**What you need to do**
Exact wording is required: give all the records again, minus the pictures.

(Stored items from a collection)

Start of Block

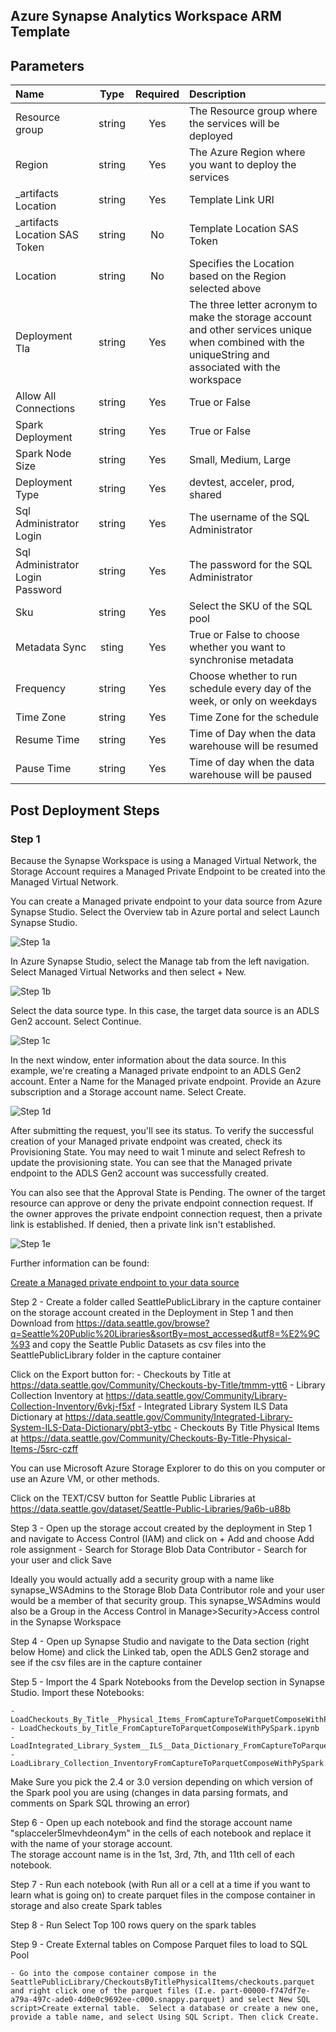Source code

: ## Azure Synapse Analytics Workspace ARM Template

## Parameters

| Name | Type | Required | Description |
| :------------- | :----------: | :----------: | :------------- |
| Resource group | string | Yes | The Resource group where the services will be deployed |
| Region | string | Yes | The Azure Region where you want to deploy the services |
| _artifacts Location | string | Yes | Template Link URI |
| _artifacts Location SAS Token | string | No | Template Location SAS Token |
| Location | string | No | Specifies the Location based on the Region selected above |
| Deployment Tla | string | Yes | The three letter acronym to make the storage account and other services unique when combined with the uniqueString and associated with the workspace|
| Allow All Connections | string | Yes | True or False |
| Spark Deployment | string | Yes | True or False |
| Spark Node Size | string | Yes | Small, Medium, Large |
| Deployment Type | string | Yes | devtest, acceler, prod, shared |
| Sql Administrator Login | string | Yes | The username of the SQL Administrator | 
| Sql Administrator Login Password | string | Yes | The password for the SQL Administrator |
| Sku | string | Yes | Select the SKU of the SQL pool |
| Metadata Sync | sting | Yes | True or False to choose whether you want to synchronise metadata |
| Frequency | string | Yes | Choose whether to run schedule every day of the week, or only on weekdays |
| Time Zone | string | Yes | Time Zone for the schedule |
| Resume Time | string | Yes | Time of Day when the data warehouse will be resumed |
| Pause Time | string | Yes | Time of day when the data warehouse will be paused |


## Post Deployment Steps

### Step 1

Because the Synapse Workspace is using a Managed Virtual Network, the Storage Account requires a Managed Private Endpoint to be created into the Managed Virtual Network.

You can create a Managed private endpoint to your data source from Azure Synapse Studio. Select the Overview tab in Azure portal and select Launch Synapse Studio.

![Step 1a](https://raw.githubusercontent.com/datasnowman/azure-quickstart-templates/master/101-synapse-poc/images/1a.png)

In Azure Synapse Studio, select the Manage tab from the left navigation. Select Managed Virtual Networks and then select + New.

![Step 1b](https://raw.githubusercontent.com/Azure/azure-quickstart-templates/master/101-synapse-poc/images/10.png)

Select the data source type. In this case, the target data source is an ADLS Gen2 account. Select Continue.

![Step 1c](https://raw.githubusercontent.com/Azure/azure-quickstart-templates/master/101-synapse-poc/images/11.png)

In the next window, enter information about the data source. In this example, we're creating a Managed private endpoint to an ADLS Gen2 account. Enter a Name for the Managed private endpoint. Provide an Azure subscription and a Storage account name. Select Create.

![Step 1d](https://raw.githubusercontent.com/Azure/azure-quickstart-templates/master/101-synapse-poc/images/12.png)

After submitting the request, you'll see its status. To verify the successful creation of your Managed private endpoint was created, check its Provisioning State. You may need to wait 1 minute and select Refresh to update the provisioning state. You can see that the Managed private endpoint to the ADLS Gen2 account was successfully created.

You can also see that the Approval State is Pending. The owner of the target resource can approve or deny the private endpoint connection request. If the owner approves the private endpoint connection request, then a private link is established. If denied, then a private link isn't established.

![Step 1e](https://raw.githubusercontent.com/Azure/azure-quickstart-templates/master/101-synapse-poc/images/13.png)

Further information can be found:

[Create a Managed private endpoint to your data source](https://docs.microsoft.com/en-us/azure/synapse-analytics/security/how-to-create-managed-private-endpoints)

Step 2 - Create a folder called SeattlePublicLibrary in the capture container on the storage account created in the Deployment in Step 1 and then Download from https://data.seattle.gov/browse?q=Seattle%20Public%20Libraries&sortBy=most_accessed&utf8=%E2%9C%93 and copy the Seattle Public Datasets as csv files into the SeattlePublicLibrary folder in the capture container

Click on the Export button for: 
	- Checkouts by Title at https://data.seattle.gov/Community/Checkouts-by-Title/tmmm-ytt6
	- Library Collection Inventory at https://data.seattle.gov/Community/Library-Collection-Inventory/6vkj-f5xf
	- Integrated Library System ILS Data Dictionary at https://data.seattle.gov/Community/Integrated-Library-System-ILS-Data-Dictionary/pbt3-ytbc
	- Checkouts By Title Physical Items at https://data.seattle.gov/Community/Checkouts-By-Title-Physical-Items-/5src-czff

You can use Microsoft Azure Storage Explorer to do this on you computer or use an Azure VM, or other methods.

Click on the TEXT/CSV button for Seattle Public Libraries at https://data.seattle.gov/dataset/Seattle-Public-Libraries/9a6b-u88b

Step 3 - Open up the storage accout created by the deployment in Step 1 and navigate to Access Control (IAM) and click on + Add and choose Add role assignment
	- Search for Storage Blob Data Contributor
	- Search for your user and click Save

Ideally you would actually add a security group with a name like synapse_WSAdmins to the Storage Blob Data Contributor role and your user would be a member of that security group.  This synapse_WSAdmins would also be a Group in the Access Control in Manage>Security>Access control in the Synapse Workspace

Step 4 - Open up Synapse Studio and navigate to the Data section (right below Home) and click the Linked tab, open the ADLS Gen2 storage and see if the csv files are in the capture container

Step 5 - Import the 4 Spark Notebooks from the Develop section in Synapse Studio.  Import these Notebooks:

	- LoadCheckouts_By_Title__Physical_Items_FromCaptureToParquetComposeWithPySpark.ipynb
	- LoadCheckouts_by_Title_FromCaptureToParquetComposeWithPySpark.ipynb
	- LoadIntegrated_Library_System__ILS__Data_Dictionary_FromCaptureToParquetComposeWithPySpark.ipynb
	- LoadLibrary_Collection_InventoryFromCaptureToParquetComposeWithPySpark.ipynb

Make Sure you pick the 2.4 or 3.0 version depending on which version of the Spark pool you are using (changes in data parsing formats, and comments on Spark SQL throwing an error)

Step 6 - Open up each notebook and find the storage account name "splacceler5lmevhdeon4ym" in the cells of each notebook and replace it with the name of your storage account.  
             The storage account name is in the 1st, 3rd, 7th, and 11th cell of each notebook.  

Step 7 - Run each notebook (with Run all or a cell at a time if you want to learn what is going on) to create parquet files in the compose container in storage and also create Spark tables

Step 8 - Run Select Top 100 rows query on the spark tables

Step 9 - Create External tables on Compose Parquet files to load to SQL Pool

	- Go into the compose container compose in the SeattlePublicLibrary/CheckoutsByTitlePhysicalItems/checkouts.parquet and right click one of the parquet files (I.e. part-00000-f747df7e-a79a-497c-ade0-4d0e0c9692ee-c000.snappy.parquet) and select New SQL script>Create external table.  Select a database or create a new one, provide a table name, and select Using SQL Script. Then click Create.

End of Block

**Exercise response**
Source code

: ## Azure Synapse Analytics Workspace ARM Template

## Parameters

| Name | Type | Required | Description |
| :------------- | :----------: | :----------: | :------------- |
| Resource group | string | Yes | The Resource group where the services will be deployed |
| Region | string | Yes | The Azure Region where you want to deploy the services |
| _artifacts Location | string | Yes | Template Link URI |
| _artifacts Location SAS Token | string | No | Template Location SAS Token |
| Location | string | No | Specifies the Location based on the Region selected above |
| Deployment Tla | string | Yes | The three letter acronym to make the storage account and other services unique when combined with the uniqueString and associated with the workspace|
| Allow All Connections | string | Yes | True or False |
| Spark Deployment | string | Yes | True or False |
| Spark Node Size | string | Yes | Small, Medium, Large |
| Deployment Type | string | Yes | devtest, acceler, prod, shared |
| Sql Administrator Login | string | Yes | The username of the SQL Administrator | 
| Sql Administrator Login Password | string | Yes | The password for the SQL Administrator |
| Sku | string | Yes | Select the SKU of the SQL pool |
| Metadata Sync | sting | Yes | True or False to choose whether you want to synchronise metadata |
| Frequency | string | Yes | Choose whether to run schedule every day of the week, or only on weekdays |
| Time Zone | string | Yes | Time Zone for the schedule |
| Resume Time | string | Yes | Time of Day when the data warehouse will be resumed |
| Pause Time | string | Yes | Time of day when the data warehouse will be paused |


## Post Deployment Steps

### Step 1

Because the Synapse Workspace is using a Managed Virtual Network, the Storage Account requires a Managed Private Endpoint to be created into the Managed Virtual Network.

You can create a Managed private endpoint to your data source from Azure Synapse Studio. Select the Overview tab in Azure portal and select Launch Synapse Studio.

![Step 1a](https://raw.githubusercontent.com/datasnowman/azure-quickstart-templates/master/101-synapse-poc/images/1a.png)

In Azure Synapse Studio, select the Manage tab from the left navigation. Select Managed Virtual Networks and then select + New.

![Step 1b](https://raw.githubusercontent.com/Azure/azure-quickstart-templates/master/101-synapse-poc/images/10.png)

Select the data source type. In this case, the target data source is an ADLS Gen2 account. Select Continue.

![Step 1c](https://raw.githubusercontent.com/Azure/azure-quickstart-templates/master/101-synapse-poc/images/11.png)

In the next window, enter information about the data source. In this example, we're creating a Managed private endpoint to an ADLS Gen2 account. Enter a Name for the Managed private endpoint. Provide an Azure subscription and a Storage account name. Select Create.

![Step 1d](https://raw.githubusercontent.com/Azure/azure-quickstart-templates/master/101-synapse-poc/images/12.png)

After submitting the request, you'll see its status. To verify the successful creation of your Managed private endpoint was created, check its Provisioning State. You may need to wait 1 minute and select Refresh to update the provisioning state. You can see that the Managed private endpoint to the ADLS Gen2 account was successfully created.

You can also see that the Approval State is Pending. The owner of the target resource can approve or deny the private endpoint connection request. If the owner approves the private endpoint connection request, then a private link is established. If denied, then a private link isn't established.

![Step 1e](https://raw.githubusercontent.com/Azure/azure-quickstart-templates/master/101-synapse-poc/images/13.png)

Further information can be found:

[Create a Managed private endpoint to your data source](https://docs.microsoft.com/en-us/azure/synapse-analytics/security/how-to-create-managed-private-endpoints)

Step 2 - Create a folder called SeattlePublicLibrary in the capture container on the storage account created in the Deployment in Step 1 and then Download from https://data.seattle.gov/browse?q=Seattle%20Public%20Libraries&sortBy=most_accessed&utf8=%E2%9C%93 and copy the Seattle Public Datasets as csv files into the SeattlePublicLibrary folder in the capture container

Click on the Export button for: 
	- Checkouts by Title at https://data.seattle.gov/Community/Checkouts-by-Title/tmmm-ytt6
	- Library Collection Inventory at https://data.seattle.gov/Community/Library-Collection-Inventory/6vkj-f5xf
	- Integrated Library System ILS Data Dictionary at https://data.seattle.gov/Community/Integrated-Library-System-ILS-Data-Dictionary/pbt3-ytbc
	- Checkouts By Title Physical Items at https://data.seattle.gov/Community/Checkouts-By-Title-Physical-Items-/5src-czff

You can use Microsoft Azure Storage Explorer to do this on you computer or use an Azure VM, or other methods.

Click on the TEXT/CSV button for Seattle Public Libraries at https://data.seattle.gov/dataset/Seattle-Public-Libraries/9a6b-u88b

Step 3 - Open up the storage accout created by the deployment in Step 1 and navigate to Access Control (IAM) and click on + Add and choose Add role assignment
	- Search for Storage Blob Data Contributor
	- Search for your user and click Save

Ideally you would actually add a security group with a name like synapse_WSAdmins to the Storage Blob Data Contributor role and your user would be a member of that security group.  This synapse_WSAdmins would also be a Group in the Access Control in Manage>Security>Access control in the Synapse Workspace

Step 4 - Open up Synapse Studio and navigate to the Data section (right below Home) and click the Linked tab, open the ADLS Gen2 storage and see if the csv files are in the capture container

Step 5 - Import the 4 Spark Notebooks from the Develop section in Synapse Studio.  Import these Notebooks:

	- LoadCheckouts_By_Title__Physical_Items_FromCaptureToParquetComposeWithPySpark.ipynb
	- LoadCheckouts_by_Title_FromCaptureToParquetComposeWithPySpark.ipynb
	- LoadIntegrated_Library_System__ILS__Data_Dictionary_FromCaptureToParquetComposeWithPySpark.ipynb
	- LoadLibrary_Collection_InventoryFromCaptureToParquetComposeWithPySpark.ipynb

Make Sure you pick the 2.4 or 3.0 version depending on which version of the Spark pool you are using (changes in data parsing formats, and comments on Spark SQL throwing an error)

Step 6 - Open up each notebook and find the storage account name "splacceler5lmevhdeon4ym" in the cells of each notebook and replace it with the name of your storage account.  
             The storage account name is in the 1st, 3rd, 7th, and 11th cell of each notebook.  

Step 7 - Run each notebook (with Run all or a cell at a time if you want to learn what is going on) to create parquet files in the compose container in storage and also create Spark tables

Step 8 - Run Select Top 100 rows query on the spark tables

Step 9 - Create External tables on Compose Parquet files to load to SQL Pool

	- Go into the compose container compose in the SeattlePublicLibrary/CheckoutsByTitlePhysicalItems/checkouts.parquet and right click one of the parquet files (I.e. part-00000-f747df7e-a79a-497c-ade0-4d0e0c9692ee-c000.snappy.parquet) and select New SQL script>Create external table.  Select a database or create a new one, provide a table name, and select Using SQL Script. Then click Create.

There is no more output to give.